> **TEXT SECTION**:
══════════

In this case we have a SQL database. It is stored across two volumes on a NetApp SAN, which is a NAS device. We can see that those two devices are indeed replicated, but the status of those devices is inconsistent. When clicking on the first link we can easily see that this particular link is in re-try state and the data slightly more than one day old whereas the other portions of the storage is in sync and actually 12 second behind. Obviously we have a case here of corrupt copy. If you were to have DR event right now, you would have no valid copy of that particular database in your data center. That’s a significant risk your data.

 


Let’s take a look at an availability issue in a cluster. We can easily understand from the ticket is that we have a production system with a volume group that is clustered. The volume group is stored across two Symmetric devices, but the standby system is mapped and zoned at the SAN level, only to one of these devices, meaning that if a failover were to happen, the failover will fail. It will only work properly once you map and zone this device to your other cluster notes. This is pretty obvious once it is pointed out, but it is difficult to find out manually that this risk exists. And remember that we are doing it for near 3000 risks once a day. That’s the equivalent of running a full DR test each night.

 

Let’s take a look at another issue. Here we can see a UNIX system. We have an Oracle database stored in a volume group spanned across several devices. As we can see on the SAN level, these are not provisioned with SAN I/O paths in a consistent way. One of the devices has one path and the others have more than one. Actually, one has four, one device has five paths. There are even some dead paths. RecoverGuard can identify this and issue an alert. The remedy here is to set up the right numbers of paths and revive the dead ones to make sure that the systems are in perfect shape and in perfect performance.

 


In this list we find more issues. For instance, the DR host doesn’t have the right performance characteristics. Another show a production file system stored on multiple RAID levels which can lead to poor performance. We find often that these issues will happen across time. You set up your system with great care for the right tier of storage but as time passes and new storage is provisioned, sometime this model will break and you’ll end up with large databases stored on devices which are not always on the right tier.

 


Here’s another interesting example. In this case, we have a volume group assigned to multiple fiber optic SAN devices over NetApp. The volumes are not all set for the same image property. With NetApp, when you assigned a volume to a particular host, you can actually tune it for performance by choosing the right image type. Some of the devices here are tuned for Linux but many are not. The overall performance of this volume will not be optimal. Plus, there are some stability issues. This is not a recommended best practice.

Those were a few sample tickets that I wanted to show you. Now I’d like to cover some more areas in the product. I’d like to show you some of the root cause analysis capabilities that are available in RecoverGuard Version 4.0. I’ll do that by choosing another ticketing and drilling down into the problem.

══════════

> **AIM OF THE TASK**: Can you extract the passage of the storage risk walkthrough from "Here’s another interesting" to "into the problem.", word for word?

Data items:
══════════

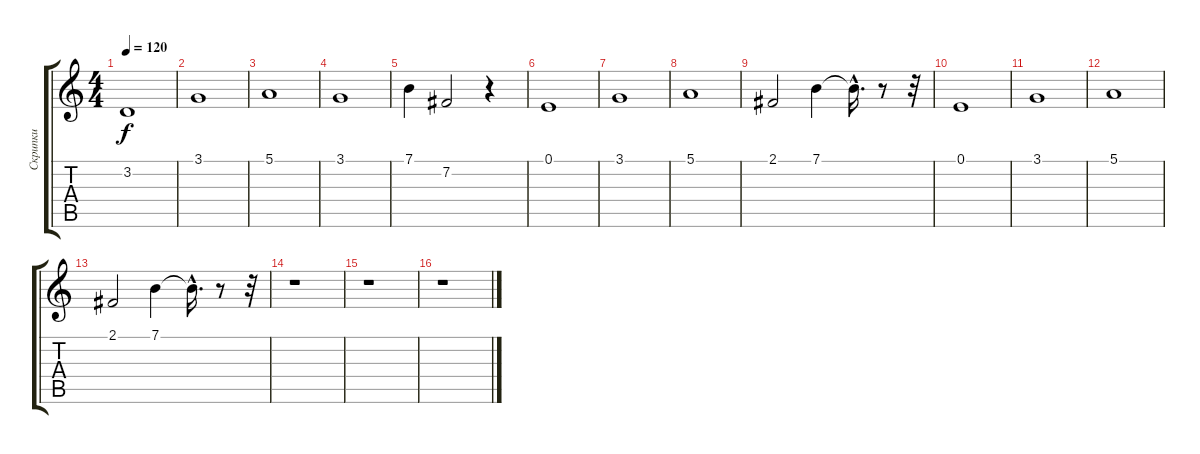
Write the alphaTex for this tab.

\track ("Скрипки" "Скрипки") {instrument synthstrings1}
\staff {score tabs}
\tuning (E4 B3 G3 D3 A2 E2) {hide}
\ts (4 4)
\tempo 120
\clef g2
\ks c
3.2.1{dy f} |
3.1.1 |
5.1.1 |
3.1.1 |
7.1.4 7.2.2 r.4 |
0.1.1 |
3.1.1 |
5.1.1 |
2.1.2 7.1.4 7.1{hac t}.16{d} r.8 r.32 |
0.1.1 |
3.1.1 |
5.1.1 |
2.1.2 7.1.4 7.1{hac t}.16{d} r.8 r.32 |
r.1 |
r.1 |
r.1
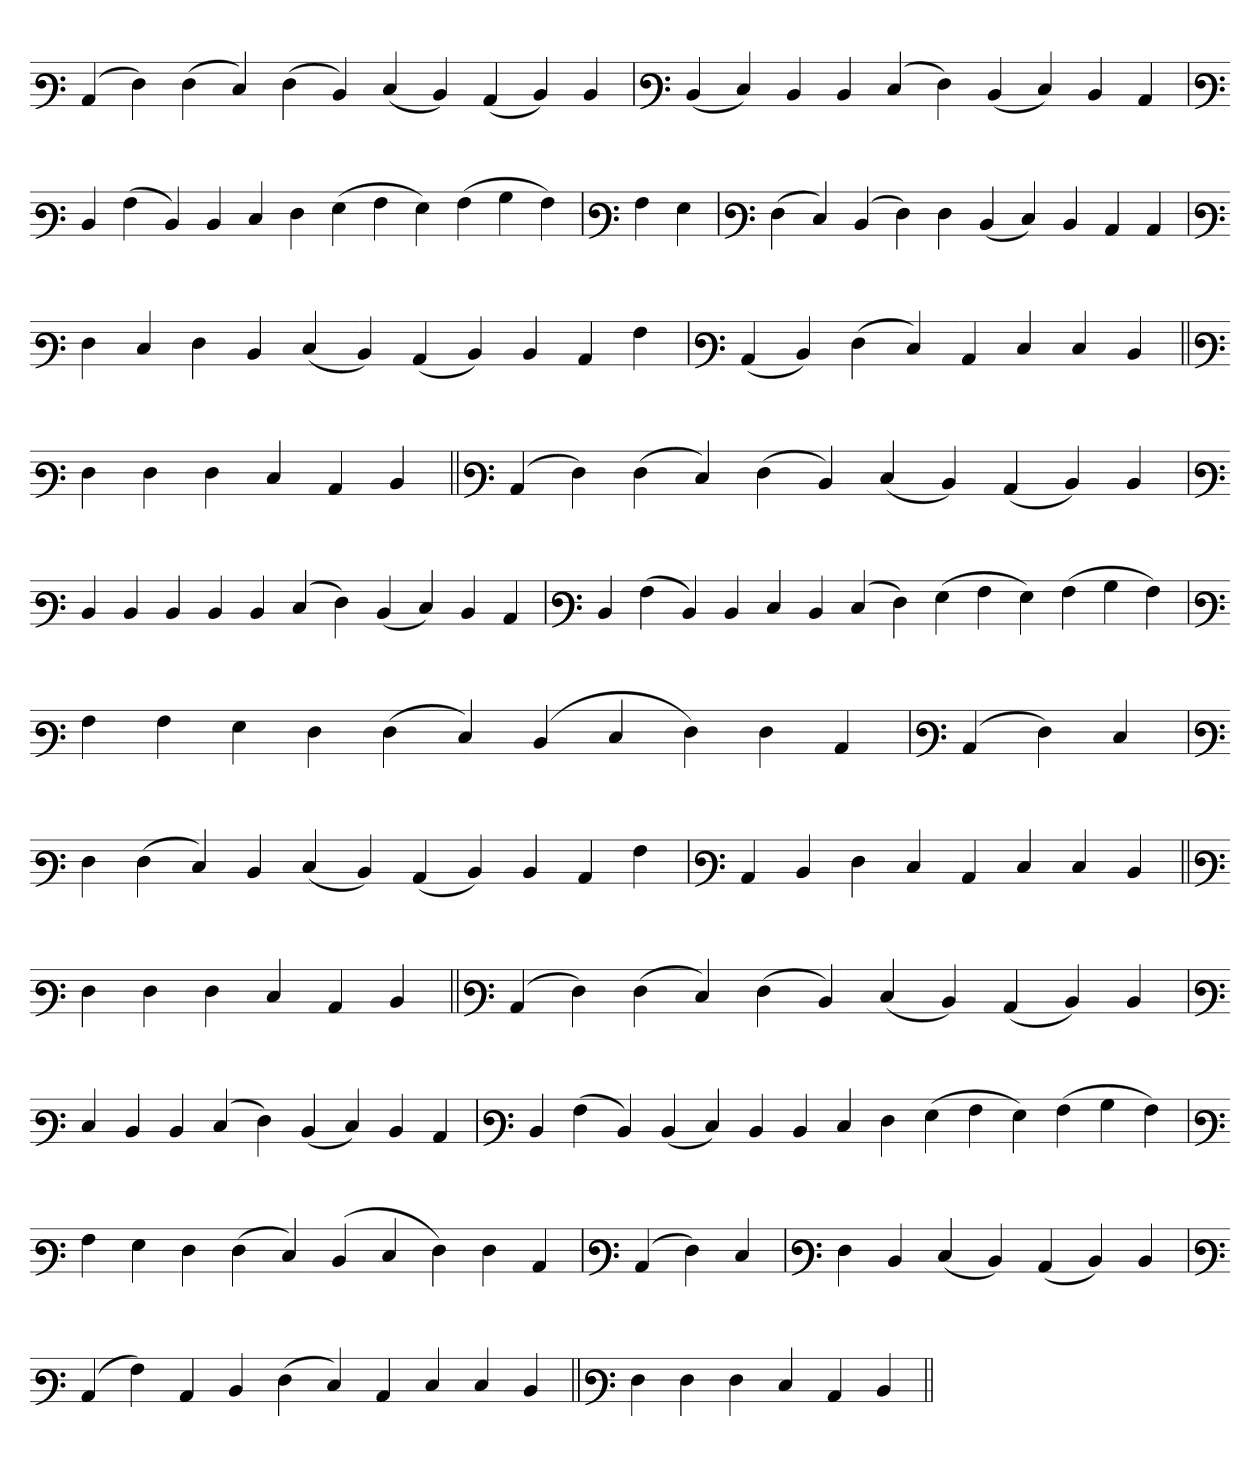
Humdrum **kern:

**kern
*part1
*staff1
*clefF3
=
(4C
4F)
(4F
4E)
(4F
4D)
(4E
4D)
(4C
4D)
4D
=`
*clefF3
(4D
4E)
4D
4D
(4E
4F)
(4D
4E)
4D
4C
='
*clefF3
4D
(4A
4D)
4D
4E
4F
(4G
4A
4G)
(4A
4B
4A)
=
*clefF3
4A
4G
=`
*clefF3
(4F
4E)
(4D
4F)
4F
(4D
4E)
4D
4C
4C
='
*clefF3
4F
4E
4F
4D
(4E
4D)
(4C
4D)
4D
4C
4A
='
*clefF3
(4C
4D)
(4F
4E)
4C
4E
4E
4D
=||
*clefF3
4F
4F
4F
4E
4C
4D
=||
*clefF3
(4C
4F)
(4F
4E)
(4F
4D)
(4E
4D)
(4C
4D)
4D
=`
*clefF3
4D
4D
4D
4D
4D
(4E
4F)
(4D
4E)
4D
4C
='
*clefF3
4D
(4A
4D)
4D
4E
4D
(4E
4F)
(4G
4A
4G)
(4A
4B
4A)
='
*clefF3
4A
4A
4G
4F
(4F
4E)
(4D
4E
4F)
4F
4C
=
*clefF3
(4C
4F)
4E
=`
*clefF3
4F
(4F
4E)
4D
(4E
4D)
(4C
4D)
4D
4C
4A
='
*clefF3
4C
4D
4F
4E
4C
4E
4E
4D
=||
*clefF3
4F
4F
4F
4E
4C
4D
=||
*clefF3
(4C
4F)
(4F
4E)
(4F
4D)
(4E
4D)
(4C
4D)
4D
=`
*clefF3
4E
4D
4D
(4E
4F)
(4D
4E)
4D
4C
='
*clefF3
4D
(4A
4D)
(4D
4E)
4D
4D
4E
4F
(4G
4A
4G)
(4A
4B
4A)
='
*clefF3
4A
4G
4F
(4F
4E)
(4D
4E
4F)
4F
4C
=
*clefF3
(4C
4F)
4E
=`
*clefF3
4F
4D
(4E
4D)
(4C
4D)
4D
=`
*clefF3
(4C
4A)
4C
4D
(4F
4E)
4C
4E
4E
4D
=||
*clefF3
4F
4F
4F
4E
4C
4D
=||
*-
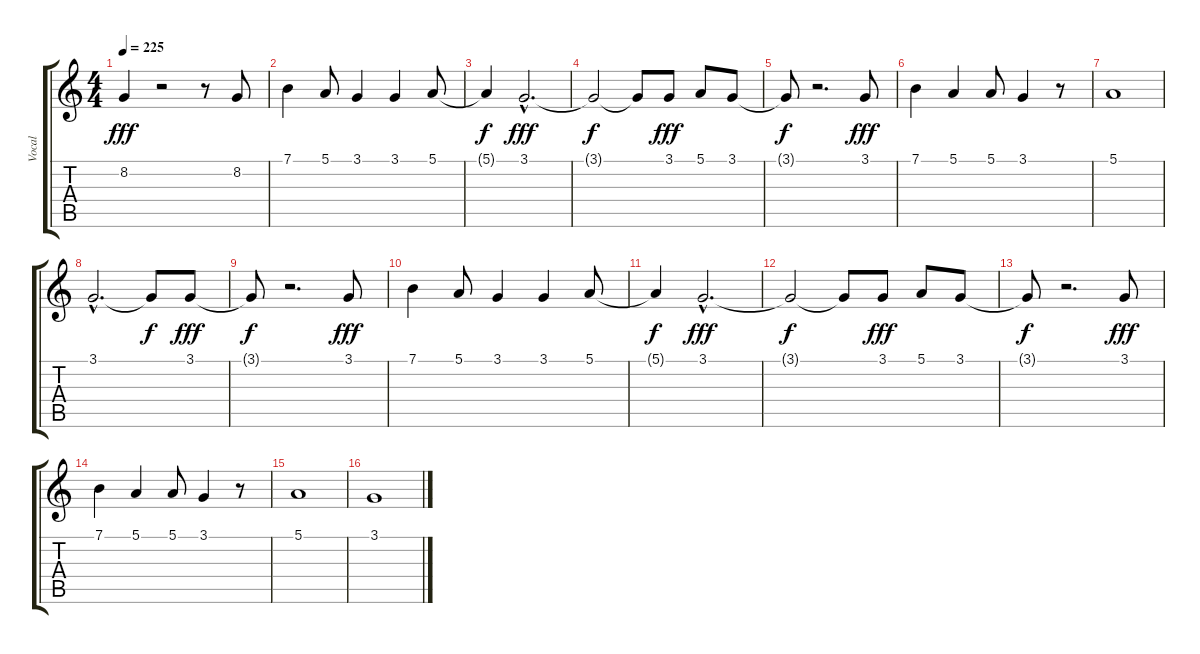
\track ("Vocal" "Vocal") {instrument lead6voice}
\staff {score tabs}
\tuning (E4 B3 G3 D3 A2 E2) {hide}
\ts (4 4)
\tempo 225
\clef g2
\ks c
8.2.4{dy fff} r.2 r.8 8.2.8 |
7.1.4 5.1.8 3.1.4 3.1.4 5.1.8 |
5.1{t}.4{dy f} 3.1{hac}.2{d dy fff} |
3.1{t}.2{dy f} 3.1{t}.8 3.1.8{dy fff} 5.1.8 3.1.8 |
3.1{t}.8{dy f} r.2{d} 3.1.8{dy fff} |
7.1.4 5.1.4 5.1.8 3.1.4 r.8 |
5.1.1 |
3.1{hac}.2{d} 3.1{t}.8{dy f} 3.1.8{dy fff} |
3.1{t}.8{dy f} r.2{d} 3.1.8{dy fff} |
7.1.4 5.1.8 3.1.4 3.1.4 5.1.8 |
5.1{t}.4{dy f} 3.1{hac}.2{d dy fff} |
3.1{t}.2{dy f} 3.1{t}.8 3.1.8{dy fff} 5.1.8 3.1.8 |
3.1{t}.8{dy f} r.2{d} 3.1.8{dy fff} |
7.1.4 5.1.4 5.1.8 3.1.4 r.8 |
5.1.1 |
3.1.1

══════════

> **WRITTEN SOLUTION**:
Here’s another interesting example. In this case, we have a volume group assigned to multiple fiber optic SAN devices over NetApp. The volumes are not all set for the same image property. With NetApp, when you assigned a volume to a particular host, you can actually tune it for performance by choosing the right image type. Some of the devices here are tuned for Linux but many are not. The overall performance of this volume will not be optimal. Plus, there are some stability issues. This is not a recommended best practice.

Those were a few sample tickets that I wanted to show you. Now I’d like to cover some more areas in the product. I’d like to show you some of the root cause analysis capabilities that are available in RecoverGuard Version 4.0. I’ll do that by choosing another ticketing and drilling down into the problem.